En Chile no existe mucha normativa vigente al respecto. Por ejemplo, no existen normas respecto de los perros vagos, ni tampoco sobre tenencia inadecuada de mascotas, es decir, no hay regulación para el número de animales permitidos por vivienda ni sus condiciones de tenencia.
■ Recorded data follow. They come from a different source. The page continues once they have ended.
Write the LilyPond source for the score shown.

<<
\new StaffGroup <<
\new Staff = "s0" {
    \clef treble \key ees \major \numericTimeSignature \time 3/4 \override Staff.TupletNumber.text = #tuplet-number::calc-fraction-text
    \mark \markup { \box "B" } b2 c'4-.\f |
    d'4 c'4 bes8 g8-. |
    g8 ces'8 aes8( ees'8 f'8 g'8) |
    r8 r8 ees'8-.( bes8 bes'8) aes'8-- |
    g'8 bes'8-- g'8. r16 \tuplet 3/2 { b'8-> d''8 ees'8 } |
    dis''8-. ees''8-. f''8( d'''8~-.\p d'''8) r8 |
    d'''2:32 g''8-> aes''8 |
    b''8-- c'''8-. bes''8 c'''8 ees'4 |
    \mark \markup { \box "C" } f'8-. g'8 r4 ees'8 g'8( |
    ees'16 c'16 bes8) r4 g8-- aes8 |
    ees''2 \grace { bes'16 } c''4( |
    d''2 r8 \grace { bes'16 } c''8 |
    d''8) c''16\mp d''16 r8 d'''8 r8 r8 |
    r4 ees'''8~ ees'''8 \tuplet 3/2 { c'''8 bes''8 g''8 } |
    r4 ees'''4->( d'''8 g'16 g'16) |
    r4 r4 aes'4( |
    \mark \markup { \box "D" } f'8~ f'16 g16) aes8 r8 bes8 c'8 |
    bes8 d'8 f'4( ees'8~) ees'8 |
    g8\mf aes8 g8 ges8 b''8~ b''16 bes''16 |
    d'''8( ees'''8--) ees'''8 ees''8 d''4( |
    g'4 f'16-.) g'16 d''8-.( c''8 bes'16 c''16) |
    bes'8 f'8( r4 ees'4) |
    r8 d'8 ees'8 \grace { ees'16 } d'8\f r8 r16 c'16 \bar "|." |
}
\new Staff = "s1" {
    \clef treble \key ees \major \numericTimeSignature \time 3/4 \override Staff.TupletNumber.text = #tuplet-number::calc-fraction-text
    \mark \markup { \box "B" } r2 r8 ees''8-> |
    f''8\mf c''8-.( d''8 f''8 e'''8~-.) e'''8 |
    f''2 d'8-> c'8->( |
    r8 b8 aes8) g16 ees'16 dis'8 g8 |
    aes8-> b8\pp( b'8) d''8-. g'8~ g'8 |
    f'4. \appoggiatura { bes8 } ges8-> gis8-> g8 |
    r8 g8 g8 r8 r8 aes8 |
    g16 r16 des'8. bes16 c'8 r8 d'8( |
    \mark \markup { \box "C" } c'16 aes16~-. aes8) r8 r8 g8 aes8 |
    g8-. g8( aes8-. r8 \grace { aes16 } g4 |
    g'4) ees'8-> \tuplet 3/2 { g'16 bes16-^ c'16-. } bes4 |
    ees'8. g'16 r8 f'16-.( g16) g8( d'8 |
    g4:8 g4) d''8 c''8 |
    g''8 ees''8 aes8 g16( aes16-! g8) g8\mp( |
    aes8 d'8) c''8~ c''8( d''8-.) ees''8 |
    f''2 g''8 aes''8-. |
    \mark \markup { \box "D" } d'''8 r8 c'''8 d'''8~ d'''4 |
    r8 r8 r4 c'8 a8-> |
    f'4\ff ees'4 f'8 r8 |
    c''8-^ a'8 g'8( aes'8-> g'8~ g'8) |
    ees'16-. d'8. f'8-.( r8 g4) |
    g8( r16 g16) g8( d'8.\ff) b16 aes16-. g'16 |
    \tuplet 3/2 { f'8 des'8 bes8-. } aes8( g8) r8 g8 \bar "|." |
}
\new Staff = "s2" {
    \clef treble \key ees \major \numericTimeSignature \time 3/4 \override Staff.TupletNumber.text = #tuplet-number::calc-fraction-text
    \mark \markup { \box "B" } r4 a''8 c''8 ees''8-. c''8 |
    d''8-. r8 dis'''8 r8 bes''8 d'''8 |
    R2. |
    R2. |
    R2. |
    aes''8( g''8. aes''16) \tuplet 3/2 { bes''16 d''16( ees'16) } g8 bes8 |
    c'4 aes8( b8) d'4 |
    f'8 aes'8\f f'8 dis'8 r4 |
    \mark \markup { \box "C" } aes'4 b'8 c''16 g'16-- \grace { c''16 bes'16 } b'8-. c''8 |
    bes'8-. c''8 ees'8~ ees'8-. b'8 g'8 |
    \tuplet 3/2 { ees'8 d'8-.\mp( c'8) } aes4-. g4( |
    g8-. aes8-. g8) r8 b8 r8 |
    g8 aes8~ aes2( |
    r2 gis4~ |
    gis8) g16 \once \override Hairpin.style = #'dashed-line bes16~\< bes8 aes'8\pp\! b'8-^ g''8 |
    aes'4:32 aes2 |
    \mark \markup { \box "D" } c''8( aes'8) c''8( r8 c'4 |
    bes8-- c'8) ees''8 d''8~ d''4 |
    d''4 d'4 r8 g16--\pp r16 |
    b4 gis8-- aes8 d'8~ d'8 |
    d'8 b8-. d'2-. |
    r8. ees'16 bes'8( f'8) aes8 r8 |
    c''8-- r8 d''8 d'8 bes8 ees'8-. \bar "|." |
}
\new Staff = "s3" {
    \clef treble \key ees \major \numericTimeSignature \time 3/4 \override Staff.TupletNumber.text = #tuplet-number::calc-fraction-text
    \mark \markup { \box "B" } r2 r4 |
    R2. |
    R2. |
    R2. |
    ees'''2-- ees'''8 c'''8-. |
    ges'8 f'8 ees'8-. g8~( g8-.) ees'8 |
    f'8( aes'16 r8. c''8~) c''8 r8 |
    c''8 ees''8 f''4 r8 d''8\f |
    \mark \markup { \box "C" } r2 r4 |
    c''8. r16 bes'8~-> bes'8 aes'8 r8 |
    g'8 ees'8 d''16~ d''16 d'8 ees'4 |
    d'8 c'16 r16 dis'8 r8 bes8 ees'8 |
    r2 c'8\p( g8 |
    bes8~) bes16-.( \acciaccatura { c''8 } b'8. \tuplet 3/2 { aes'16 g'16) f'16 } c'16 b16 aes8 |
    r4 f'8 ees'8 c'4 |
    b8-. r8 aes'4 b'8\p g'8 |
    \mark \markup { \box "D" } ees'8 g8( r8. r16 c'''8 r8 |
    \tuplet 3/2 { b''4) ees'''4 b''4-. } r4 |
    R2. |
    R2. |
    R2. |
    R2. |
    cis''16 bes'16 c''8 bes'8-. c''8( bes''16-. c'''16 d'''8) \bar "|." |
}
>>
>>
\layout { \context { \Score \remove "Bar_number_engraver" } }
Eso sí, existe el llamado Reglamento para la Prevención de la Rabia en el Hombre y en los Animales, el cual faculta al Sesma a retirar, sacrificar, exigir certificado cuando la ley lo requiera, y registrar animales en los casos en que sean portadores de rabia o sean susceptibles de tenerla.
"Corresponderá
a los Servicios de Salud promover y realizar todas las acciones necesarias para
prevenir esta enfermedad en el hombre y en los animales, de acuerdo con las normas
e instrucciones generales que imparta el Ministerio de Salud y sin perjuicio de
las acciones conjuntas de colaboración que puedan llevar a cabo con municipalidades
sobre la materia" (Artículo 2º).
En este mismo reglamento se dice que "los propietarios o responsables del cuidado de perros y gatos susceptibles de transmitir la rabia, tendrán la obligación de someterlos anualmente a la vacunación antirrábica, lo que se acreditará con el certificado oficial correspondiente" (Artículo 3).
En
gatos, la vacunación debe iniciarse a los seis meses de edad y continuarse
anualmente durante toda la vida, mientras que en los perros debe iniciarse el
5º mes y repetirse también año a año. La vacuna se puede
obtener en cualquier clínica veterinaria.
Todo sobre la rabia
Primero que todo tienes que saber que la rabia es una enfermedad viral que afecta el sistema nervioso central (cerebro y médula espinal) y una vez que los síntomas aparecen casi siempre resulta fatal. Se manifiesta como una encefalitis provocada por un rabdovirus.
Y lee bien: TODOS los mamíferos de sangre caliente, incluído el hombre, pueden contraer la rabia.
Los seres humanos pueden adquirir la rabia al estar expuestos a la saliva o el tejido nervioso de un animal con rabia, a través de una mordida o un arañazo. En casos raros, la exposición también puede ocurrir si la saliva o el tejido nervioso entran en contacto con una herida reciente (que haya sangrado durante las 24 horas anteriores) o con una membrana mucosa (ojos, nariz, boca).
Hay que tener muchísimo cuidado, ya que también es posible que las personas y animales estén expuestas a la rabia sin saberlo, sobre todo a través de los murciélagos.
Estos mamíferos voladores poseen pequeños dientes afilados, cuya mordedura podría causar una herida sin perforación visible o dolor perceptible en el lugar de la mordedura y, por lo tanto, es posible que la persona no se percate de que ha sido mordida.